Sitting in the stern of the 61-foot yawl sailing through Puget Sound, Emily had a brief conversation with a science teacher that helped to steer her path as an educator. Emily was a marine educator for a sailing-based science and leadership development program for students in Washington State, and loved connecting students with their watershed through experiential education. She had been working as an educator for field-based science programs for several years and realized that being a teacher would allow her to develop meaningful relationships with students and build field-based science experiences into the curriculum throughout the year.

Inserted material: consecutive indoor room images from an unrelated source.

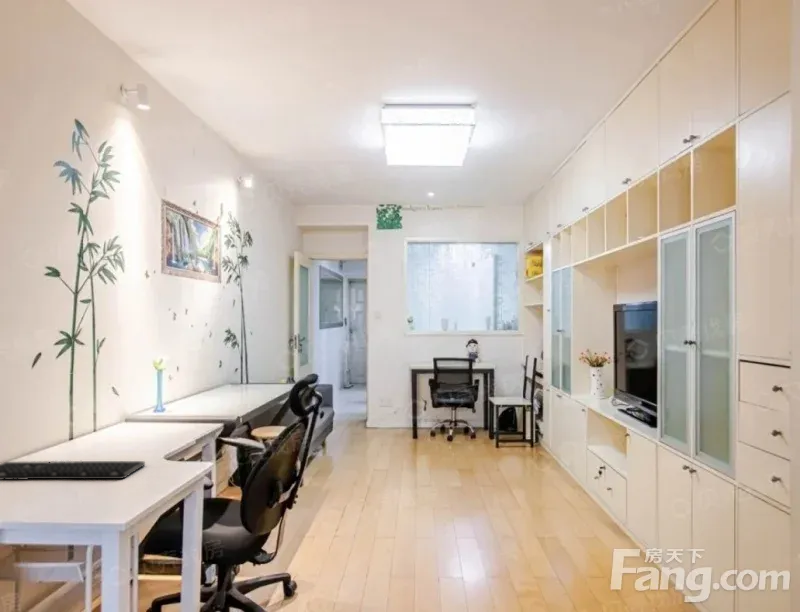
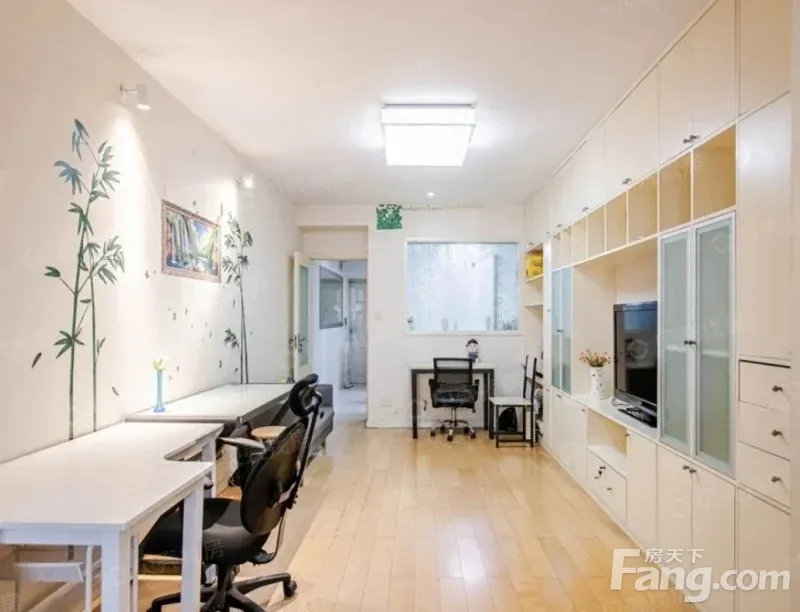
- keyboard [0,460,146,481]
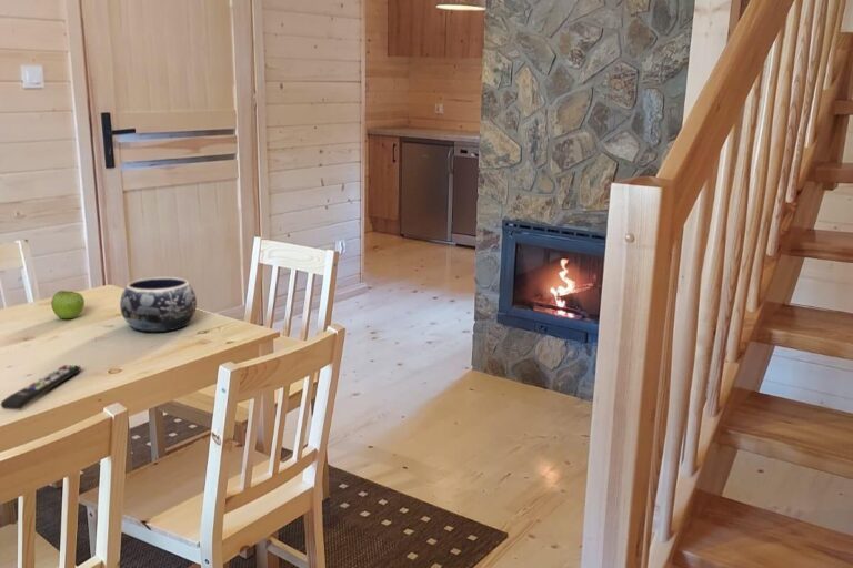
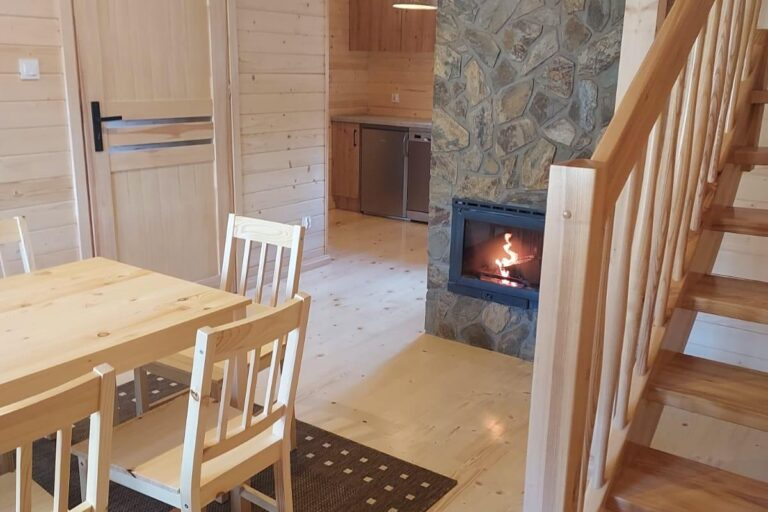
- decorative bowl [119,276,198,333]
- fruit [50,290,86,320]
- remote control [0,364,82,410]
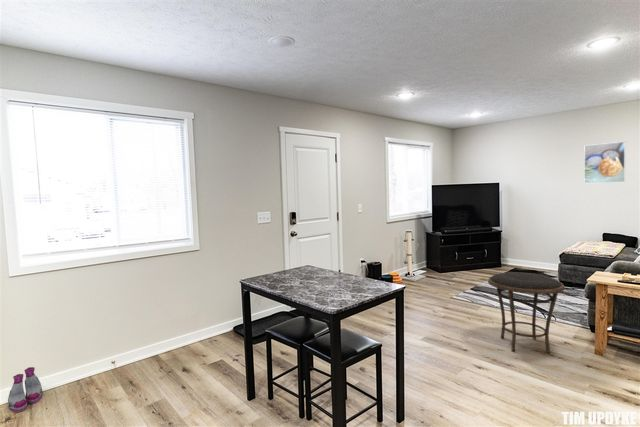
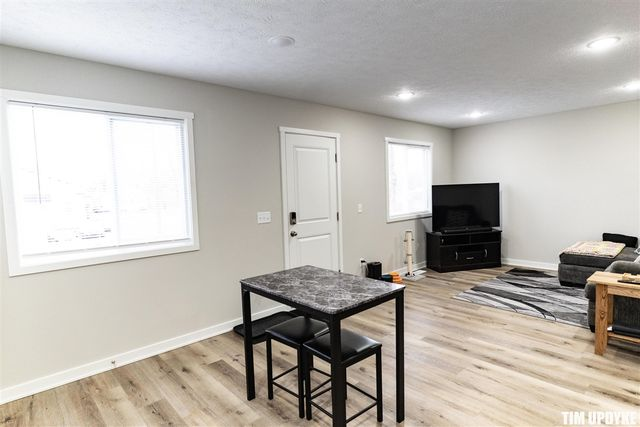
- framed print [583,141,626,184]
- boots [7,366,44,413]
- side table [487,271,566,354]
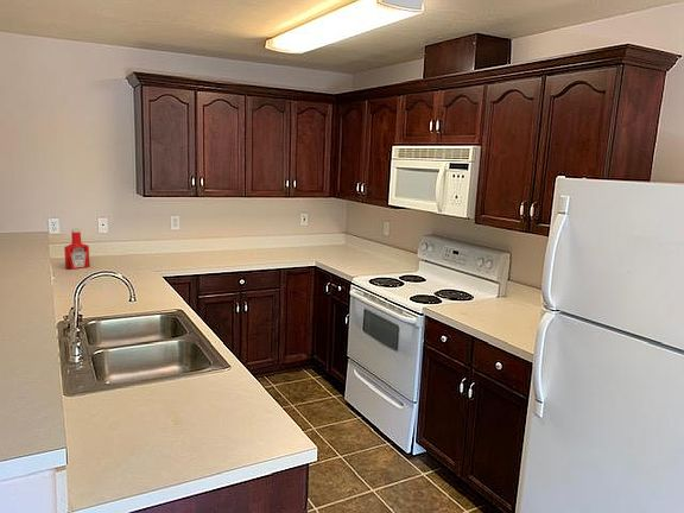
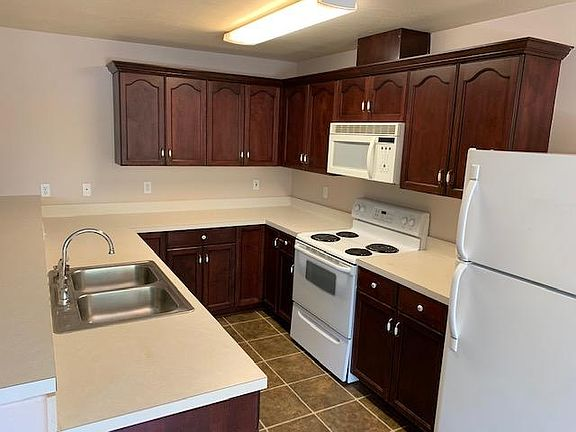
- soap bottle [63,228,90,271]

Looking back at her science education, Emily was always drawn to the natural world and loved her biology classes but felt that pursuing higher-level science was only for the analytically minded. Near the end of her studies of art history and museum education in college, she explored how artists were using temporary installations and earthworks sculptures in ways that fused the worlds of science and art. Now as a teacher, she reflects on how her childhood preconception about what a scientist looks like or what it means to be “good at science” did not reveal the truly interdisciplinary nature of the field. She works to dispel these misconceptions in her classroom and to let her students know that the world needs creative and critical thinkers from all backgrounds who feel empowered to use the scientific process in innovative ways.
Emily is continually impressed with how GEM has adapted to support STEM education for K-12 students in the community, while still setting aside resources and time to remove financial barriers for students in higher education through the generous scholarship program. Emily is honored to be a part of the GEM team as the Director of Scholarships and is excited to see where the future takes them.